Once the pictures are set aside, reproduce all of the records exactly.

··· Study material

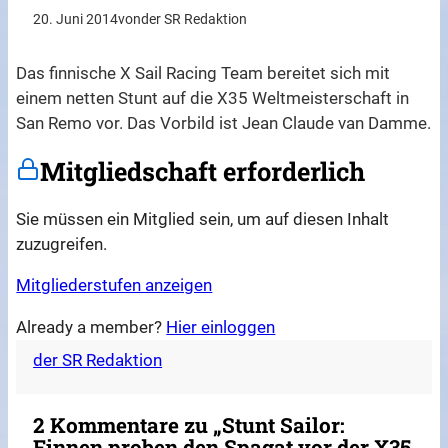
20. Juni 2014
von
der SR Redaktion
Das finnische X Sail Racing Team bereitet sich mit
einem netten Stunt auf die X35 Weltmeisterschaft in
San Remo vor. Das Vorbild ist Jean Claude van Damme.
Mitgliedschaft erforderlich
Sie müssen ein Mitglied sein, um auf diesen Inhalt
zuzugreifen.
Mitgliederstufen anzeigen
Already a member?
Hier einloggen
der SR Redaktion
2 Kommentare zu „Stunt Sailor:
Finnen proben den Spagat vor der X35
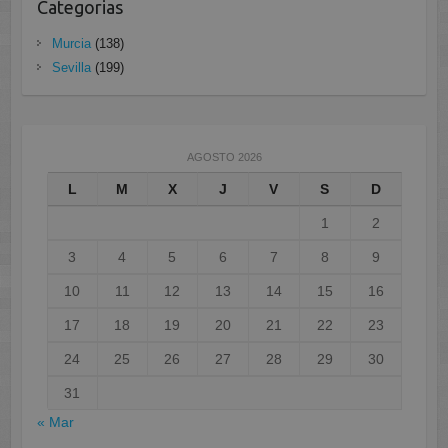
Categorias
Murcia
(138)
Sevilla
(199)
AGOSTO 2026
L
M
X
J
V
S
D
1
2
3
4
5
6
7
8
9
10
11
12
13
14
15
16
17
18
19
20
21
22
23
24
25
26
27
28
29
30
31
« Mar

······

| Your solution |
20. Juni 2014
von
der SR Redaktion
Das finnische X Sail Racing Team bereitet sich mit
einem netten Stunt auf die X35 Weltmeisterschaft in
San Remo vor. Das Vorbild ist Jean Claude van Damme.
Mitgliedschaft erforderlich
Sie müssen ein Mitglied sein, um auf diesen Inhalt
zuzugreifen.
Mitgliederstufen anzeigen
Already a member?
Hier einloggen
der SR Redaktion
2 Kommentare zu „Stunt Sailor:
Finnen proben den Spagat vor der X35
Categorias
Murcia
(138)
Sevilla
(199)
AGOSTO 2026
L
M
X
J
V
S
D
1
2
3
4
5
6
7
8
9
10
11
12
13
14
15
16
17
18
19
20
21
22
23
24
25
26
27
28
29
30
31
« Mar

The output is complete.